You mentioned weighing the sun. To weigh the sun you can use the same formula. Make up your mind whether to do it by proportions (which can be tricky) or by brute force SI metric arithemtic. In SI metric it is a no-brainer. A year is 3.15E7 seconds. R = 150 million km = 1.5E11 meters. [tex]M = \frac{4\pi^2 R^3}{G T^2}[/tex] G is 6.674E-11 in SI units [tex]M = \frac{4\pi^2 1.5E11^3}{6.674E-11* 3.15E7^2} kg[/tex]

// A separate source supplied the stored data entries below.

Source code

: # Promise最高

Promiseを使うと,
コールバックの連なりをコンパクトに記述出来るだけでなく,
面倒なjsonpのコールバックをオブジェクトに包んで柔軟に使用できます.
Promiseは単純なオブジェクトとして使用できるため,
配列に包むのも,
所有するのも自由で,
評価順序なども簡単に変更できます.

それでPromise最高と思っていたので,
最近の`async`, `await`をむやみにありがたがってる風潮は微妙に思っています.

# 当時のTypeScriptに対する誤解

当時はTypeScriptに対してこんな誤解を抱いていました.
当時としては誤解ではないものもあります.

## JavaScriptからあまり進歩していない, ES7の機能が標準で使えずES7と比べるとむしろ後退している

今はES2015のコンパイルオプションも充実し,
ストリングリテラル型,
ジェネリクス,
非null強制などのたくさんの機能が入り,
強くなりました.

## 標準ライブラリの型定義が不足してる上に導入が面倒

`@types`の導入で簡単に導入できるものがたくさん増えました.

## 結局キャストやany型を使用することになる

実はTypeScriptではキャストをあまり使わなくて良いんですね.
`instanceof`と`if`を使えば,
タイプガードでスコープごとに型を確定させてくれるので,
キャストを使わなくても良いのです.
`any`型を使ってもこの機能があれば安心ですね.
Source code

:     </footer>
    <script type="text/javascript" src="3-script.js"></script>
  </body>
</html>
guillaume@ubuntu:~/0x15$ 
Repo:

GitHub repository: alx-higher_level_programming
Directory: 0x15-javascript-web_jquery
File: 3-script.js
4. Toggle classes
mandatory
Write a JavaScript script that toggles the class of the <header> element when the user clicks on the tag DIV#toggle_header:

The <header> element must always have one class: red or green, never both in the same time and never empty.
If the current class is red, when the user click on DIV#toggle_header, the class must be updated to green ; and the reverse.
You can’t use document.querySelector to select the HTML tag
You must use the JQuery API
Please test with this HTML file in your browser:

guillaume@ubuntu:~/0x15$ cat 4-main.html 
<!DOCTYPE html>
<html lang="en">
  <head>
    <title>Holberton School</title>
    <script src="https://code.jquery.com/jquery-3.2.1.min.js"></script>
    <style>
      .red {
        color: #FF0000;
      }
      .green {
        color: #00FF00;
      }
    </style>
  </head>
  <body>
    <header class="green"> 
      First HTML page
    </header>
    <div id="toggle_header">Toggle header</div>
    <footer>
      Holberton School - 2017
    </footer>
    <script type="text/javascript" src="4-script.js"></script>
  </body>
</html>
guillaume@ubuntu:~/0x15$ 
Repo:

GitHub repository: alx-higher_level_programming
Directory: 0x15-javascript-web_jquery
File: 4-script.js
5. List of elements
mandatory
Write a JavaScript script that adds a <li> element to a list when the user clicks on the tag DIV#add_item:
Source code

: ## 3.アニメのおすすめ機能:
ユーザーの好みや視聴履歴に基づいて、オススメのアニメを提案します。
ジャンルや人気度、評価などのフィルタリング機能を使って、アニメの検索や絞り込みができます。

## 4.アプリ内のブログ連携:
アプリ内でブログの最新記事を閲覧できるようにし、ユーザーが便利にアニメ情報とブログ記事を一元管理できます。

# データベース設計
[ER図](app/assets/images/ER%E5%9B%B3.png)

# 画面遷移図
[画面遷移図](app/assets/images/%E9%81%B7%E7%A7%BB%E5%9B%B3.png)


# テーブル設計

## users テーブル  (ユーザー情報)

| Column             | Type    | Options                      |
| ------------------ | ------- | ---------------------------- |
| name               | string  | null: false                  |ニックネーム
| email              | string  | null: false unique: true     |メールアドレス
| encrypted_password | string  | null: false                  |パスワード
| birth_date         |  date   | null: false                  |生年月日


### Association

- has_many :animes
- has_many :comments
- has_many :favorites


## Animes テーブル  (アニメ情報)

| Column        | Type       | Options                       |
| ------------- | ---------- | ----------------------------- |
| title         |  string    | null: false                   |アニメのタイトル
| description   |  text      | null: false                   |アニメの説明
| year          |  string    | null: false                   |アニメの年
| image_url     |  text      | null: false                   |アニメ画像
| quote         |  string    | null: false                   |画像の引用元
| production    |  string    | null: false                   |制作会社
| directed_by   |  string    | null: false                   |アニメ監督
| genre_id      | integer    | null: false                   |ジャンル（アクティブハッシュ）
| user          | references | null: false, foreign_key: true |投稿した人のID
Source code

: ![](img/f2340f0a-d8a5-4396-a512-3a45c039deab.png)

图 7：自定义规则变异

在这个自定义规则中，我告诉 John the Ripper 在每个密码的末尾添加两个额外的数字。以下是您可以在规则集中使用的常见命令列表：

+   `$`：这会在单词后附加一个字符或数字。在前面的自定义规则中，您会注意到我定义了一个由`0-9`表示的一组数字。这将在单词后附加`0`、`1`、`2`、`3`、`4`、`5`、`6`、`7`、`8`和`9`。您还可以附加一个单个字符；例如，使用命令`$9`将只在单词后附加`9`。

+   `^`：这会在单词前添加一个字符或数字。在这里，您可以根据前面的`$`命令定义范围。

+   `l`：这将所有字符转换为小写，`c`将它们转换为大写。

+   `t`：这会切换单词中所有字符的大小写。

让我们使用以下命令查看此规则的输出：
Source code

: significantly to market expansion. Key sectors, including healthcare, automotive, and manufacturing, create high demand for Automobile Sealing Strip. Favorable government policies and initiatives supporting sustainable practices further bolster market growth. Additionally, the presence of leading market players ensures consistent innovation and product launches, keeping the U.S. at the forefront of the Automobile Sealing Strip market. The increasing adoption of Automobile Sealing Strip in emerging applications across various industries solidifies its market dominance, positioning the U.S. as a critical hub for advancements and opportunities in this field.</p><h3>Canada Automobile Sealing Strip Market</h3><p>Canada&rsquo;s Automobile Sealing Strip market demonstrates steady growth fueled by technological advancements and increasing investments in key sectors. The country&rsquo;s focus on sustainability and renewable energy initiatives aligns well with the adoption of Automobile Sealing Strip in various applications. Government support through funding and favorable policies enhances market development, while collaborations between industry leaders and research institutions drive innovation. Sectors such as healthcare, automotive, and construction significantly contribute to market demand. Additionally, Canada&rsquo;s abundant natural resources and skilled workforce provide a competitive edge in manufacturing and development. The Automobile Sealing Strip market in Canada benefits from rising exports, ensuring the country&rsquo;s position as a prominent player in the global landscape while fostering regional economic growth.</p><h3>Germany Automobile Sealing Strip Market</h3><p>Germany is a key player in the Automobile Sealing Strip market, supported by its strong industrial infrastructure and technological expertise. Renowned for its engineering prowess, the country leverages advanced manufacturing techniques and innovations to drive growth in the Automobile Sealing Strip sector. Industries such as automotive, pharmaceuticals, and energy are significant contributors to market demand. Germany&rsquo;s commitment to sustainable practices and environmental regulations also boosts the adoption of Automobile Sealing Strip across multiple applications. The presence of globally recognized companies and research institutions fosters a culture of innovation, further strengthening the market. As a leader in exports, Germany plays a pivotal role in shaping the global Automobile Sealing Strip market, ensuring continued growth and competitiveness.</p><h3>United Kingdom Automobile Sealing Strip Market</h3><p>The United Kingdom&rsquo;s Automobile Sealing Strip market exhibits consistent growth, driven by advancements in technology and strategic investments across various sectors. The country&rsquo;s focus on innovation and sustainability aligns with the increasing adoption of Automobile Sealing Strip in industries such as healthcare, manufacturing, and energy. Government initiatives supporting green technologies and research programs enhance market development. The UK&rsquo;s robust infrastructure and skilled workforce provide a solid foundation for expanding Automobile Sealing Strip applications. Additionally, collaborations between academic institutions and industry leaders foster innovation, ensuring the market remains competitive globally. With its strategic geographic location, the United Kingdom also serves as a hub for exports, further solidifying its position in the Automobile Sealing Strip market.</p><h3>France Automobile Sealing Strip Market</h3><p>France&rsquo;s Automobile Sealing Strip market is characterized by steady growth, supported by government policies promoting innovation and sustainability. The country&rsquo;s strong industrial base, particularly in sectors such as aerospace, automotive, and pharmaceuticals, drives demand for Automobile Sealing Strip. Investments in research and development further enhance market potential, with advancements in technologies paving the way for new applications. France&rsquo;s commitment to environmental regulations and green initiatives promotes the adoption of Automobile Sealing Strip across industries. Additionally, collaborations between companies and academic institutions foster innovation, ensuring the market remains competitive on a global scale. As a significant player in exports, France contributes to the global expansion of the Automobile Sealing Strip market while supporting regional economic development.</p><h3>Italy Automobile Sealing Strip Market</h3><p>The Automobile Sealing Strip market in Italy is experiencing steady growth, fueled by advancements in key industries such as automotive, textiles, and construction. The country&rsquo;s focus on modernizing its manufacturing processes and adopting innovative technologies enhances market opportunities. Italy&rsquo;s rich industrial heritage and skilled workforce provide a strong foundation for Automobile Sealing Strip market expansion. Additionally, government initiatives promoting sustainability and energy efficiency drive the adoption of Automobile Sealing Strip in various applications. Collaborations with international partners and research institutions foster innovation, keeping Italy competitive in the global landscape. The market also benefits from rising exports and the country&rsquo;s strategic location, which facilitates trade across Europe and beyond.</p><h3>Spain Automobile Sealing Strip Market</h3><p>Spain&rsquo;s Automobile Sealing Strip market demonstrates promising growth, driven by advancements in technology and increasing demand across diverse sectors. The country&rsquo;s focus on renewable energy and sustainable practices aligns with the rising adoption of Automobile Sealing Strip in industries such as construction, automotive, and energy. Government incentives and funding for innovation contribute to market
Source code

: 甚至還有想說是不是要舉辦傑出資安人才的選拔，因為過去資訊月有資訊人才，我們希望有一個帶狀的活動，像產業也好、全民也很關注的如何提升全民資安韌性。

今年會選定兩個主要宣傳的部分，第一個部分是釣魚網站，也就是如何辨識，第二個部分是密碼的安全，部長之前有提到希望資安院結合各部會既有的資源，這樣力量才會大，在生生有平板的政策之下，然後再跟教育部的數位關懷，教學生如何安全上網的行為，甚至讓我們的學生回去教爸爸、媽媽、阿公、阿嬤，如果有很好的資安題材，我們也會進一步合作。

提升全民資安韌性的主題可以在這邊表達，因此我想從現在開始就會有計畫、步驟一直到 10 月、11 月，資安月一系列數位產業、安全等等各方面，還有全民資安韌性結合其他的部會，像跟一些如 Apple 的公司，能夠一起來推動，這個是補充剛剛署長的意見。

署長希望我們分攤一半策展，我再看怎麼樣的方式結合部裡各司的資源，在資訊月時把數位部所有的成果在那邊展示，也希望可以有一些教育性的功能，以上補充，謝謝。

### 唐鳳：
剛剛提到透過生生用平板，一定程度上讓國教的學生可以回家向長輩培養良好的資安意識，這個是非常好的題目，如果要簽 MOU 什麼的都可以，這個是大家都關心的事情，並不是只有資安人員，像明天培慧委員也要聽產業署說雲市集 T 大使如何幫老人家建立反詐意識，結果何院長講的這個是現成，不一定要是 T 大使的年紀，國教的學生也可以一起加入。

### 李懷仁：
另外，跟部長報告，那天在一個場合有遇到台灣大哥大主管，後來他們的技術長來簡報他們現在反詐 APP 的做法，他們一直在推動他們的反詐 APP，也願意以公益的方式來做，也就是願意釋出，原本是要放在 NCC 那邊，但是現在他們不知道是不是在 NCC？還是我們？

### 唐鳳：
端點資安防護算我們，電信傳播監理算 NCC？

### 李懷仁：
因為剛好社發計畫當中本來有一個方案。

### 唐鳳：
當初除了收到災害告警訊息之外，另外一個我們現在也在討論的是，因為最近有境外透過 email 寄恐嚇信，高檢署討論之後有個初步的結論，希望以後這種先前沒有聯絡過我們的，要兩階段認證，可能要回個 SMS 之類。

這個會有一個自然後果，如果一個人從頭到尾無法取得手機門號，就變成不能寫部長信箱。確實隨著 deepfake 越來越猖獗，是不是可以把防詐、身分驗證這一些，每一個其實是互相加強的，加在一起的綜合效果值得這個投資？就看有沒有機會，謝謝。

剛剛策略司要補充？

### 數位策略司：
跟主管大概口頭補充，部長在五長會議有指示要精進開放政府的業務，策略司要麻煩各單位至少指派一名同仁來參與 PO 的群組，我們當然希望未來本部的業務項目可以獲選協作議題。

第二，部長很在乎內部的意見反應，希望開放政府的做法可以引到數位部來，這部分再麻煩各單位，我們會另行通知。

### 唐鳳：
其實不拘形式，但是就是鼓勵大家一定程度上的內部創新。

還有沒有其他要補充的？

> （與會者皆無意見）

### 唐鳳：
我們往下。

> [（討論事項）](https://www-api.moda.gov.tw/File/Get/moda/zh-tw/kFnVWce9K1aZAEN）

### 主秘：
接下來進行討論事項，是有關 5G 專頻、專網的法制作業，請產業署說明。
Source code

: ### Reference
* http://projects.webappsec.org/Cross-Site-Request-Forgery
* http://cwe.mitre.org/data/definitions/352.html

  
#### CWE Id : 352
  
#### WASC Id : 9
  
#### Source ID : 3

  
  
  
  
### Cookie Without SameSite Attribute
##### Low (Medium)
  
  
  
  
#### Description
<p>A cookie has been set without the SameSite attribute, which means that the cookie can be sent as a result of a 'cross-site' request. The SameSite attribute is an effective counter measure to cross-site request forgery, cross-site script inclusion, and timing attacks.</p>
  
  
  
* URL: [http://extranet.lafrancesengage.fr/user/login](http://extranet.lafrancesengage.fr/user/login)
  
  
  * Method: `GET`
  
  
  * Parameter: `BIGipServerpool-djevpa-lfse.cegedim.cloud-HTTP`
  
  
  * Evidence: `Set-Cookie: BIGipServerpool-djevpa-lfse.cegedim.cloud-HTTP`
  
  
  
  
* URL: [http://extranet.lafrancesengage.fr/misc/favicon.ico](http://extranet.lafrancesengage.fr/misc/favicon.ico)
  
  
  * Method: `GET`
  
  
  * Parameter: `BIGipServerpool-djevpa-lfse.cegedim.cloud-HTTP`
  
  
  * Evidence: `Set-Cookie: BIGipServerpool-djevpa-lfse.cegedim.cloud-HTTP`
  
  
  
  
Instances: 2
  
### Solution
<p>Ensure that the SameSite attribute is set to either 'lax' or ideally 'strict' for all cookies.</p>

In that case you have suffered enough indignities already. The handbook mass of the sun is about 2E30 kilogram that is, in case you do not like the "E" notation, 2 x 10^{30} kilogram I believe the planet mass is right around 10^{25} kilogram. this is in the same ballpark as the earth which is 6 x 10^{24} please see if, by putting the T and r into the formula you get something like the mass I just mentioned do you have a calculator which handles exponential notation or socalled "scientific notation"? that makes all this sort of automatic
I got that mass of the sun thing from a book and it said that it worked with any orbiting mass around another larger mass. I resolved the problem and got 1.025x10^25 kg. I do not care about proportions I was just wondering because that is how my friend solved it, but if it is more confusing then I want to solve this problem the way you are teaching me right now before I try anything else. I do have a question about an equation though. I just found this one in my notes can it work? M=(Velocity squared)times distance all divided by Big G. Big G is the 6.67x10^-11.
that's great it is better than my Casio, which has gotten so low on battery lately I sometimes cannot see the screen so you CAN do operations like (6.674E-11)* (3.16E7)^{2}
Yes ideed! that is a real good one to use there is hope yet, in spite of all the damage sustained by the schools
Try it on the sun. You know already the sun mass is 2E30 kilo I tell you, or you can figure out, that the earth speed V is 3E4 meters per second And R is 1.5E11 meters So sun mass is [tex]M = \frac{V^2 R}{G}= \frac{3E4^2 1.5E11}{6.674E-11}= ? [/tex] It should work out. It is applicable to circular orbits, so there is a steady speed V, and it gives you the combined mass. But in this case the mass of the earth is negligible. So the sun's mass is essentially the same as the combined mass. The usual rigamarole about "negligible" "essentially" "approximate". But hey it works.
Oh ok I am most definite that I got it now. Thank you very much for your time and help. I need to logoff because my Dad needs the computer (its 9:00pm here). Thank you.